-- Opening Marker --
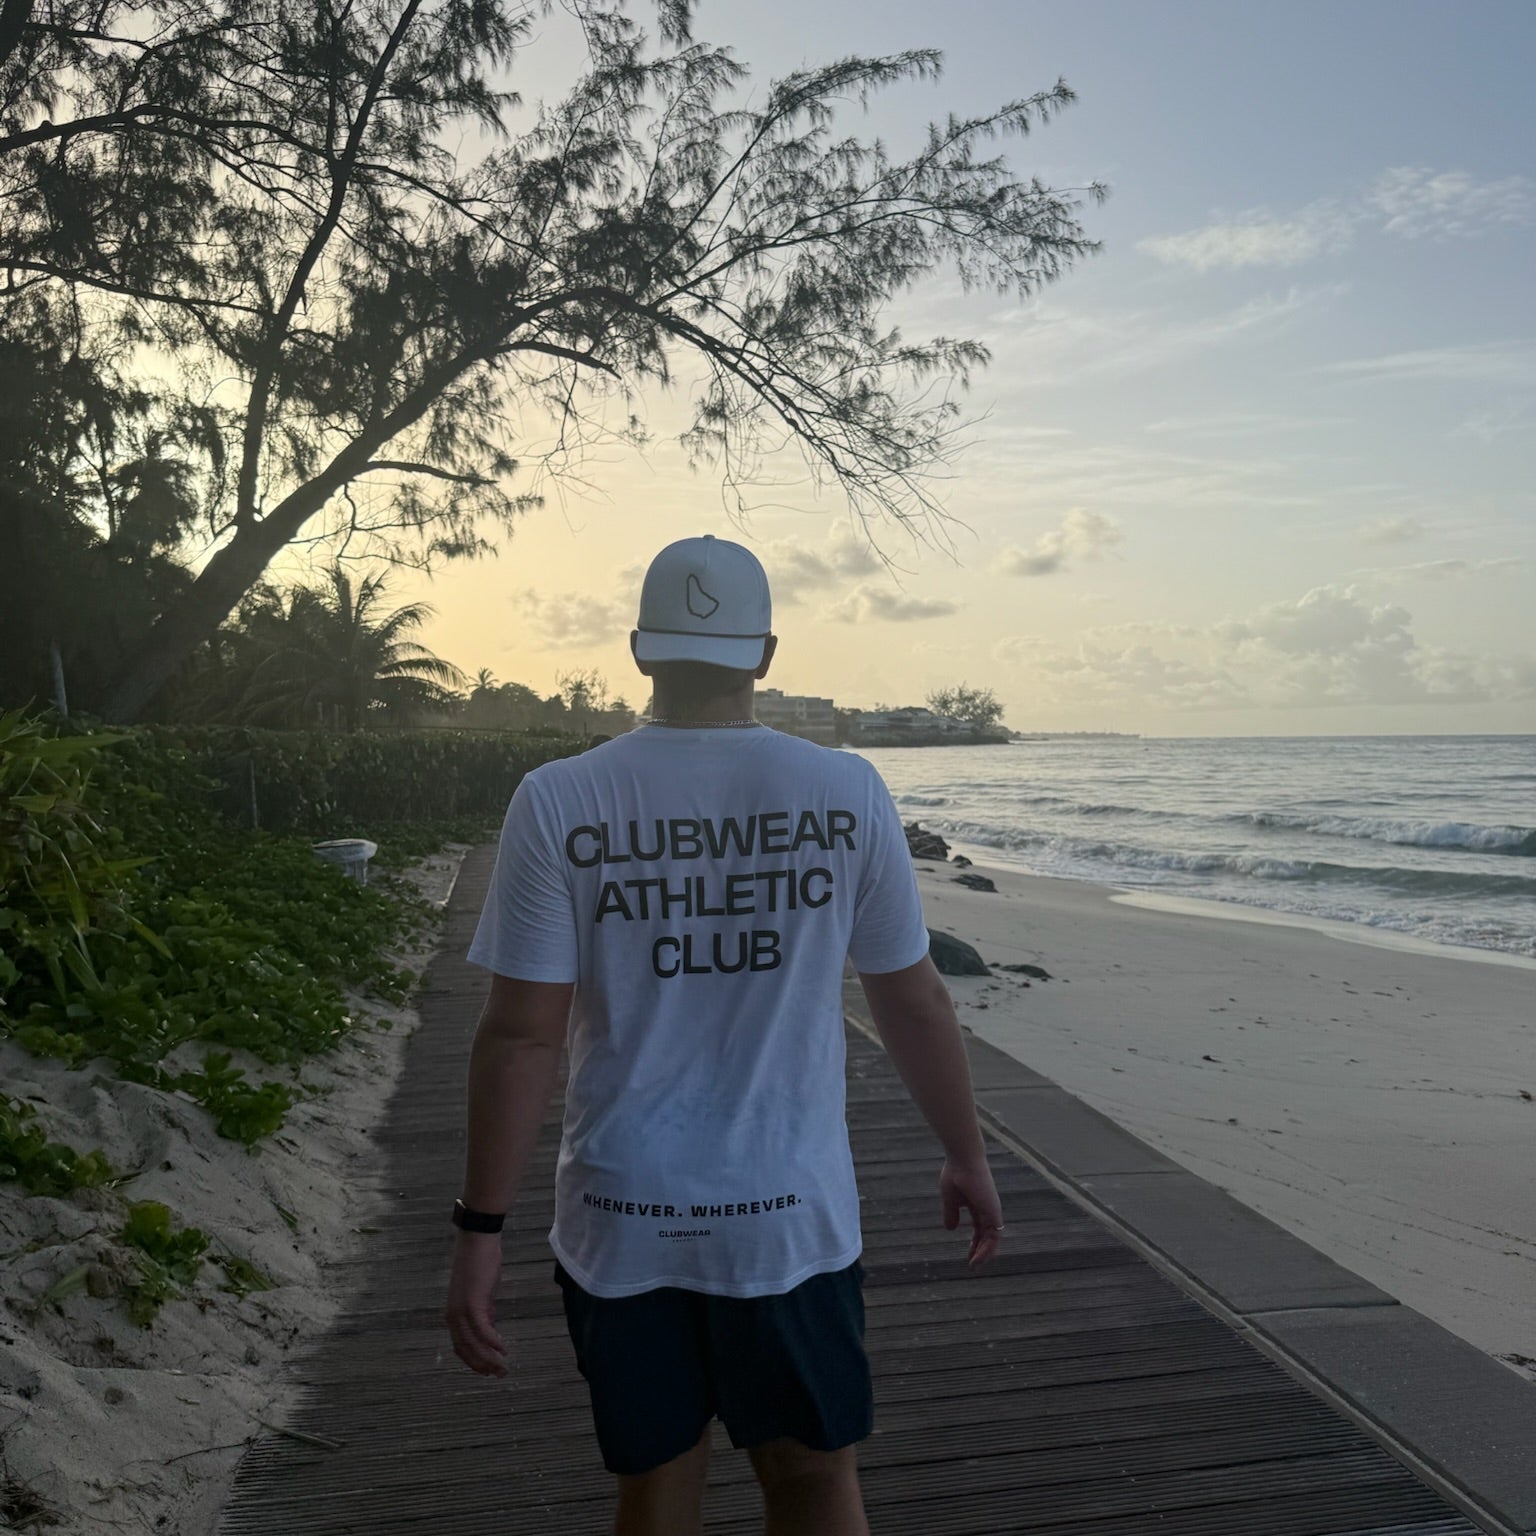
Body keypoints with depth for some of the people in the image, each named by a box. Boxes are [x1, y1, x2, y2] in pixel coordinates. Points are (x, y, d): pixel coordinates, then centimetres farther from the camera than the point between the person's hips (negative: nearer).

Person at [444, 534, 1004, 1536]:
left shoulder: (559, 804, -9)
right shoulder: (846, 795, -7)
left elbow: (523, 1034, -11)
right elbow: (915, 1003, 0)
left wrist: (482, 1229, -3)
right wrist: (968, 1156, 14)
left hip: (621, 1221, 0)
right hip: (792, 1215, 0)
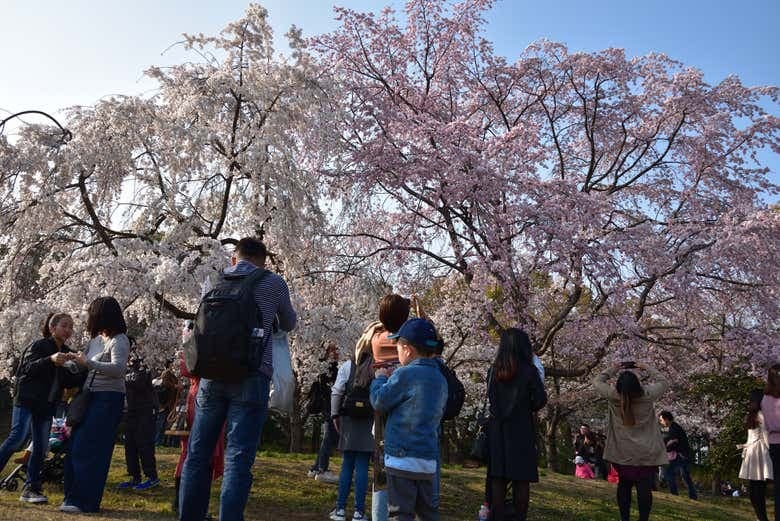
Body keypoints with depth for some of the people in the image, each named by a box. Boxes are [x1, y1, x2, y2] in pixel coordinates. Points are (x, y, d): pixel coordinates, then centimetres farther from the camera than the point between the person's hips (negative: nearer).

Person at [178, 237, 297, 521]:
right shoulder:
-- Closing Marker --
▶ [THE PROBLEM]: An exact reproduction of the material above is needed, without its pictures.

▶ [EXPECTED ANSWER]:
Body keypoints with depth for some of the people in the image, each named by a box. Boxes are [x1, y1, x2, y2] in pixel coordinates. Points are (x, y, d): pixel coordinates, then centimetres farther from the camera than the point between the person's hips (negative: nearer).

Person at [444, 534, 1004, 1536]:
left shoulder: (559, 804, -9)
right shoulder: (846, 795, -7)
left elbow: (523, 1034, -11)
right elbow: (915, 1003, 0)
left wrist: (482, 1229, -3)
right wrist: (968, 1156, 14)
left hip: (621, 1221, 0)
right hip: (792, 1215, 0)
Body keypoints with depth for some of the people in the image, each named by a box. Boxes are [x1, y1, x2, y2] in pixel coordinates. Points are (x, y, d): pixel coordinates, then centimetres farther from the camera than the point between the person's hips (negative: nearer).

Person at [178, 237, 297, 521]:
right shoulder:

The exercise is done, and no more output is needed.